:: Records supplied ::
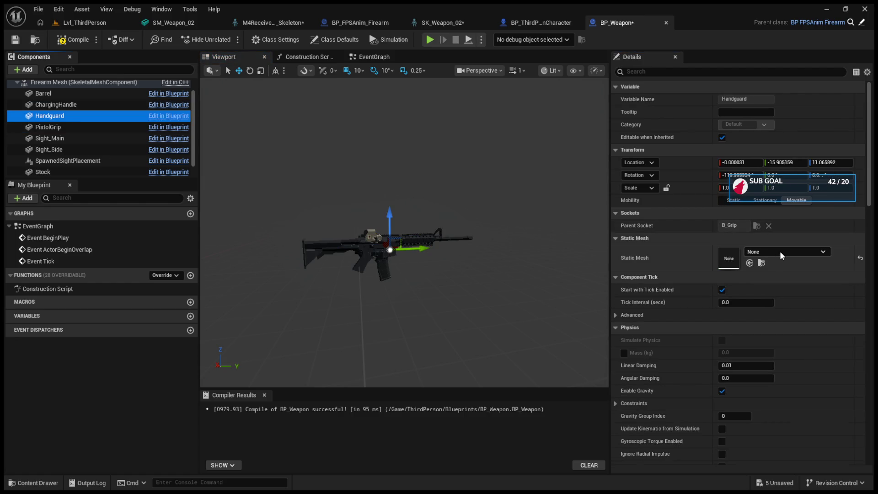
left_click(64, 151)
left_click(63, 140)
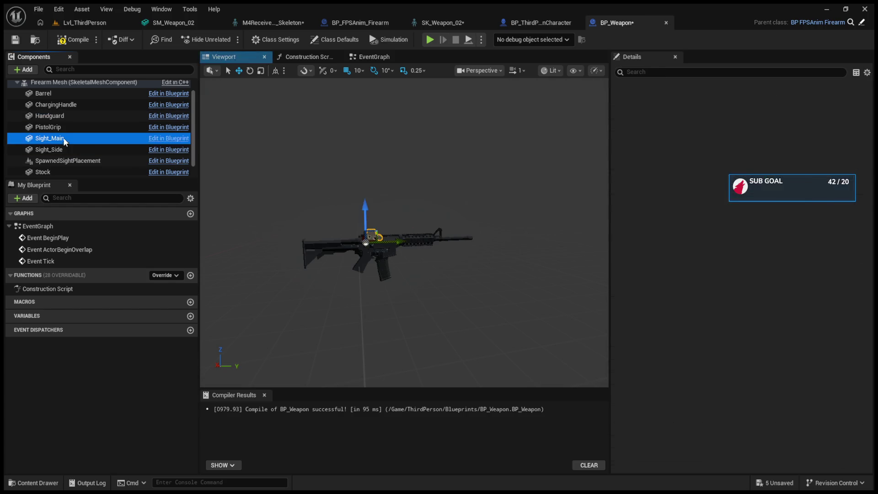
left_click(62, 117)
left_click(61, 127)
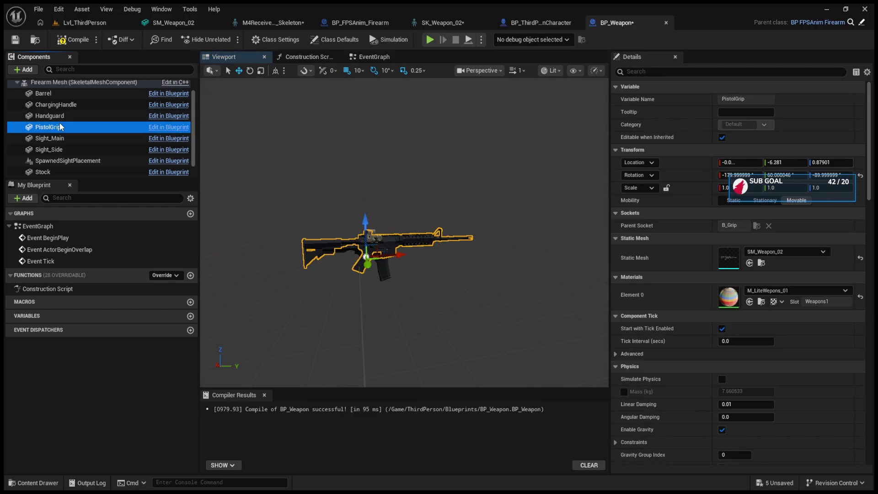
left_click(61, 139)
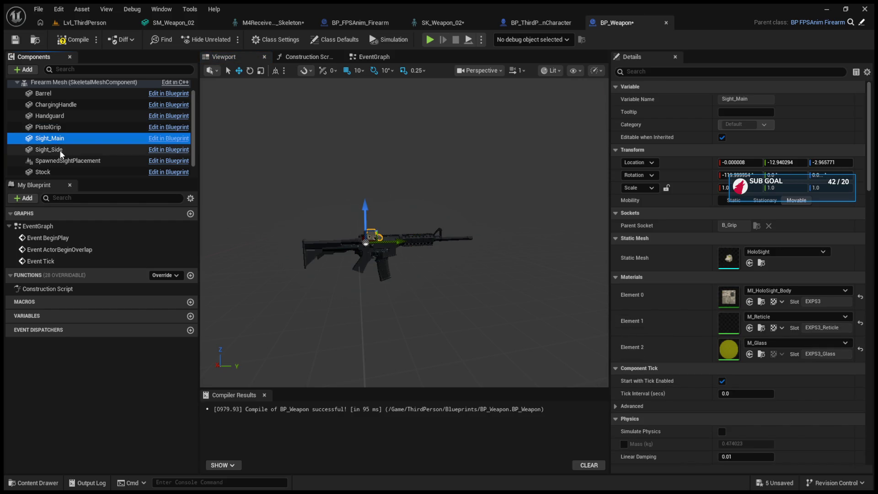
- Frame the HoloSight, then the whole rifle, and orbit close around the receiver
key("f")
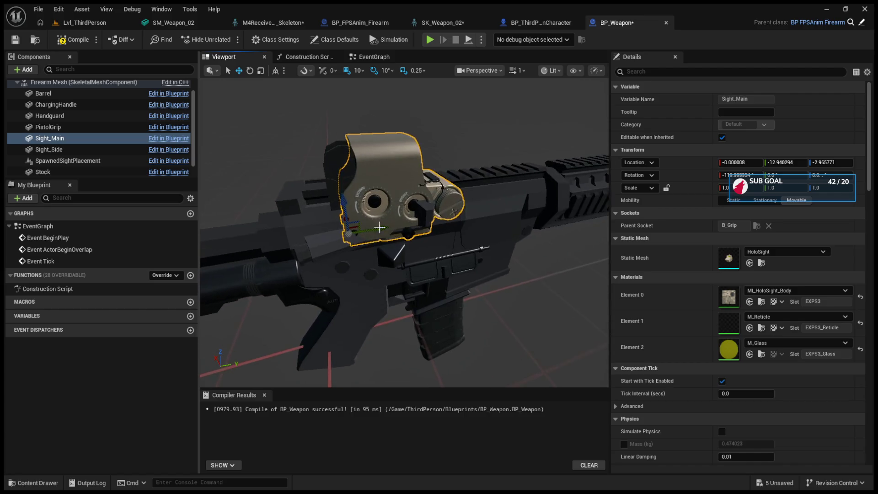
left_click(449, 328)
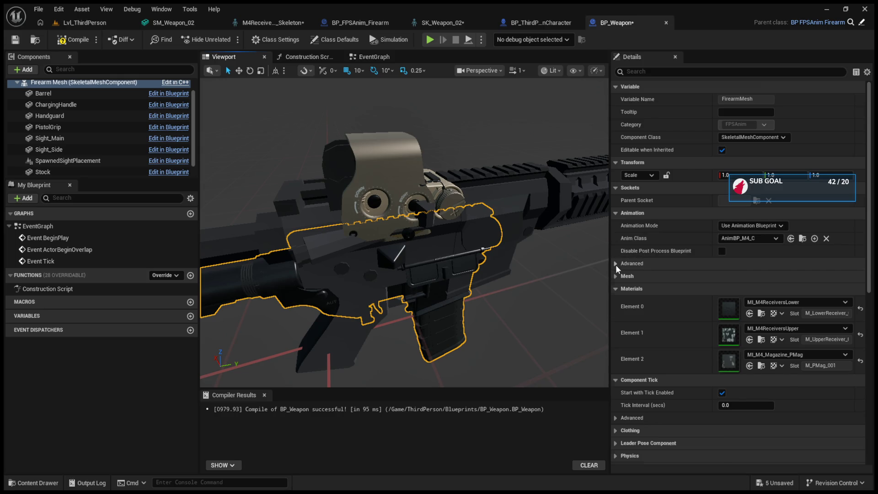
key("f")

:: Exercise description ::
Your output should be exactly the lines of the records above from the one with "left_click(62, 117)" through the last, both ends included, with pictures excluded.

:: Answer to the problem ::
left_click(62, 117)
left_click(61, 127)
left_click(61, 139)
- Frame the HoloSight, then the whole rifle, and orbit close around the receiver
key("f")
left_click(449, 328)
key("f")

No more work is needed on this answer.